The decision follows promising results from a two-year study using a mouse model of the disease.
“ARM-101 is a promising therapeutic candidate with the potential to make a significant difference in many lives. These new data will enable us to attract investments to accelerate our development efforts, with the goal of reaching those who need it as soon as possible,” said Michael Triplett, PhD, co-founder, president, and CEO of Armatus.
The early steps of the gene therapy’s development were led by Kleopas Kleopa, MD, at the Cyprus Institute of Neurology and Genetics, along with Scott Q. Harper, PhD, at Nationwide Children’s Hospital in Columbus, Ohio.
CMT1A is usually caused by an extra copy of the PMP22 gene, leading to excess levels of PMP22 protein and abnormal myelin, the fatty substance that surrounds nerve fibers and is important for sending electrical signals throughout the nervous system.
The gene therapy was designed to reduce the levels of PMP22 protein, which is believed to prevent symptom onset and potentially rescue nerve damage in people with CMT1A.
The researchers first identified the best DNA sequence to target the PMP22 gene in lab-grown cells. They then used adeno-associated viruses, which are modified in the lab to not cause disease, as delivery vehicles and injected the gene therapy into the cerebrospinal fluid (the fluid surrounding the brain and spinal cord) of mice.
Results showed that compared with untreated mice, those given the gene therapy had a marked reduction in the levels of PMP22 in peripheral nerves, which send sensory and motor information from the brain and spinal cord to the rest of the body.
Further microscopy analyses revealed that the gene therapy eased demyelination (loss of myelin), a hallmark of CMT type 1.
Nerve function, strength, and balance improved significantly in the animals given the gene therapy, often to levels similar to mice without the CMT1A-causing mutation.
The benefits of the gene therapy were seen in young mice and in older animals already with significant loss of strength and balance.
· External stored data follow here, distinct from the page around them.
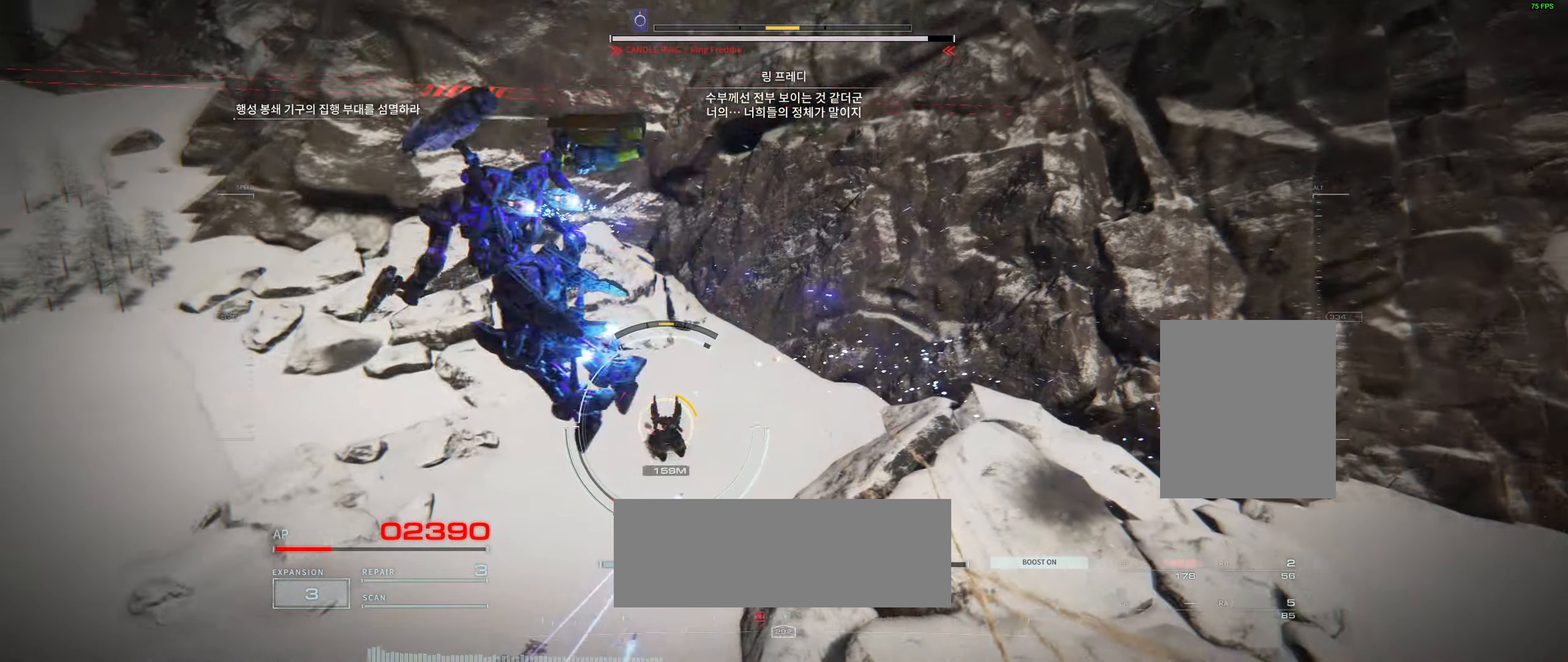
{"buttons": [], "left_stick": "left", "events": []}
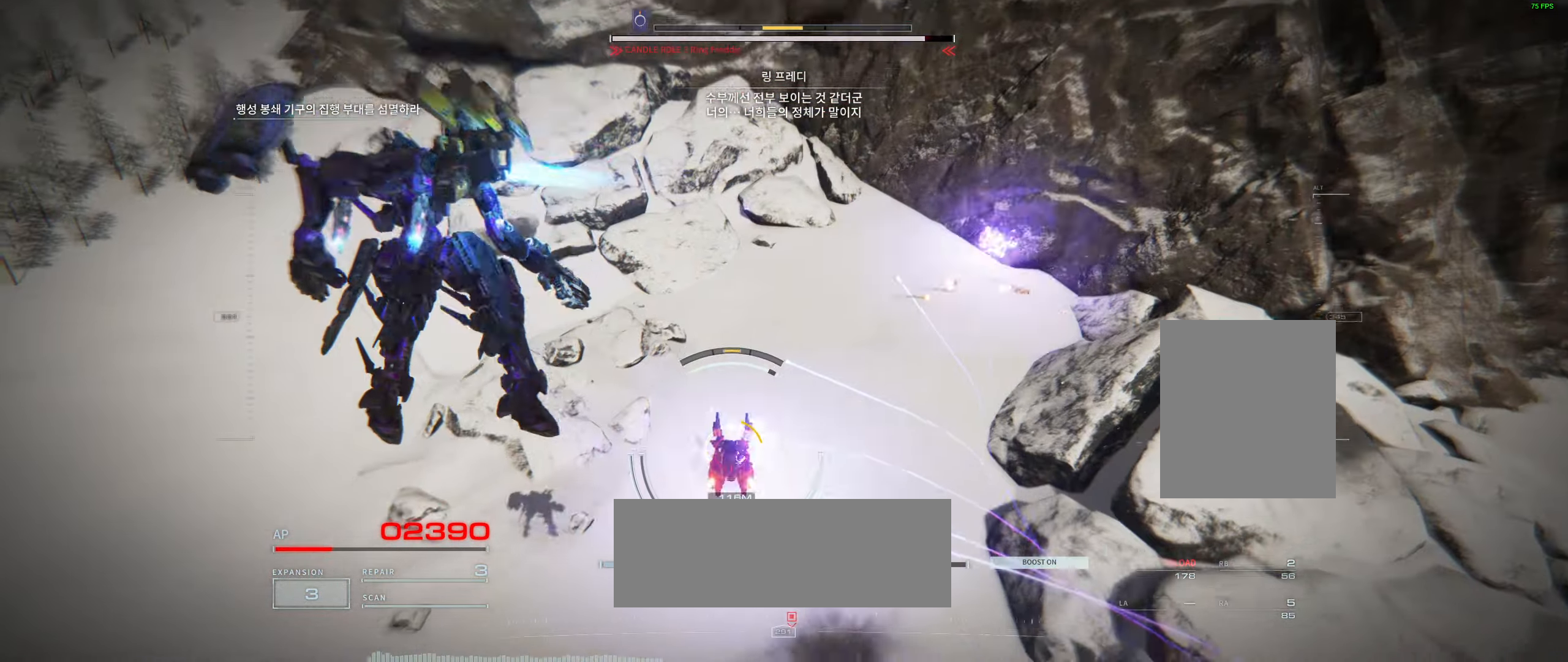
{"buttons": [], "left_stick": "down", "events": [[150, "left_stick", "down"]]}
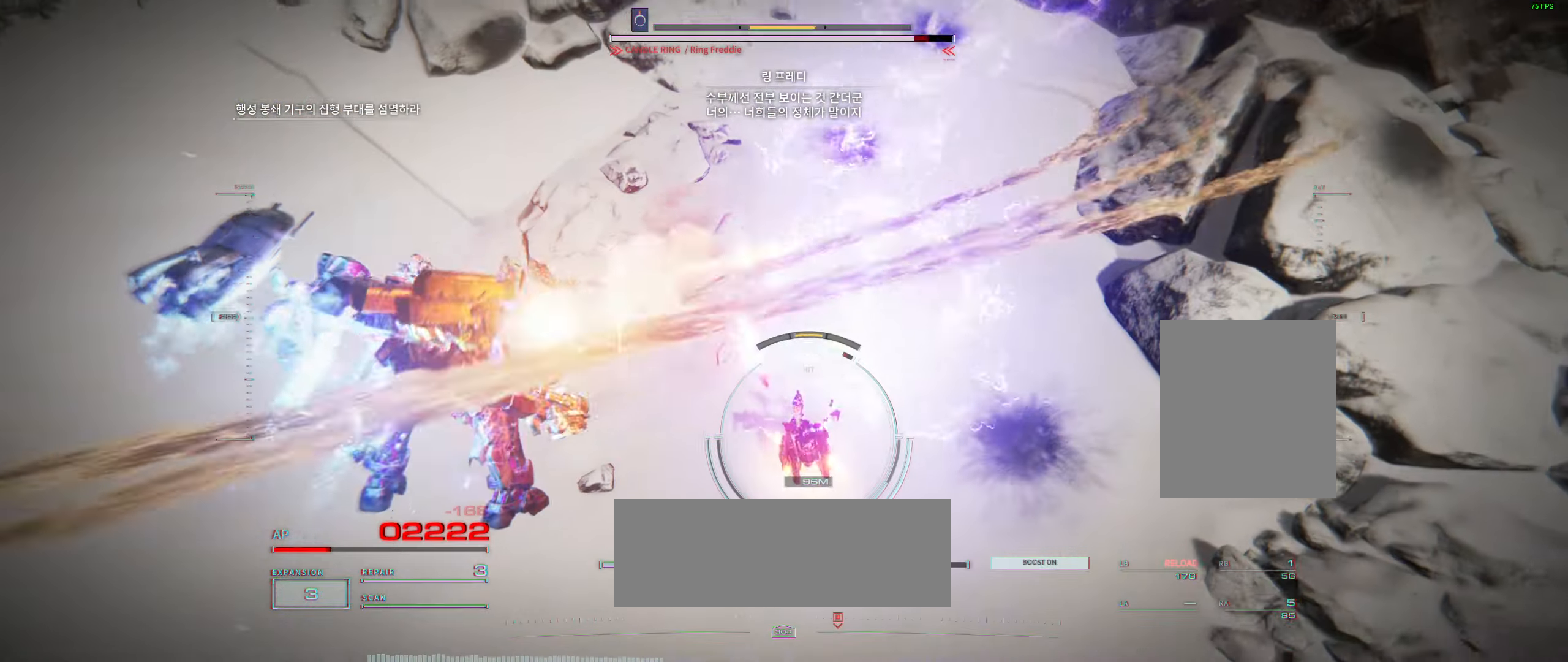
{"buttons": [], "left_stick": "down", "events": [[250, "left_stick", "center"], [317, "left_stick", "down"]]}
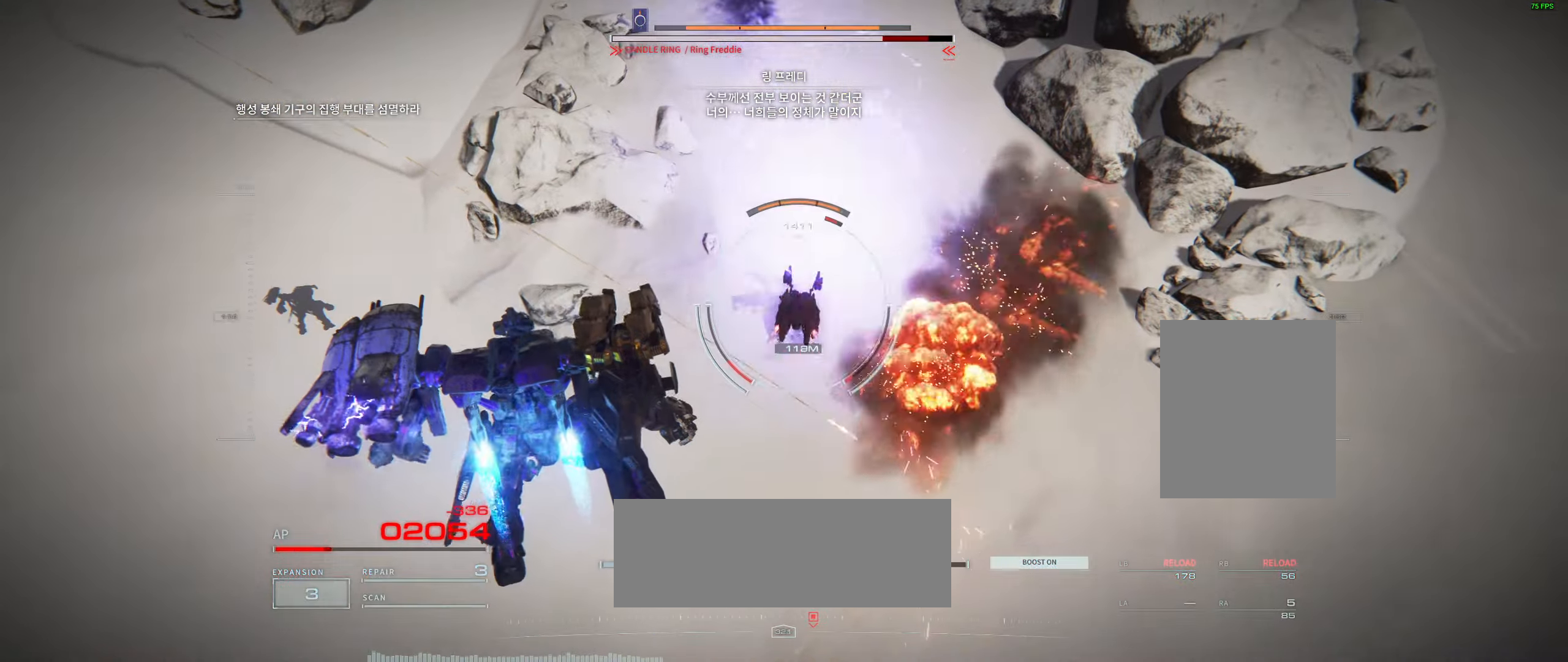
{"buttons": [], "left_stick": "right", "events": [[67, "left_stick", "center"], [167, "left_stick", "right"]]}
After these encouraging results, and with additional funding from the CMT Research Foundation, the researchers conducted further experiments, which included longer treatment duration, assessment of immune response to treatment, and evaluation of a potential biomarker for CMT, called neurofilament light chain (NfL). NfL levels are typically higher upon nerve cell damage, making it a potential biomarker for nervous system disorders.
According to the CMT Research Foundation, every parameter measured continued to support the benefits of the gene therapy and its potential for testing in future clinical trials.
“Two and a half years after beginning discussions about this project with Dr. Kleopa, the therapeutic is showing strong results consistent with a viable treatment for CMT1A,” the release stated.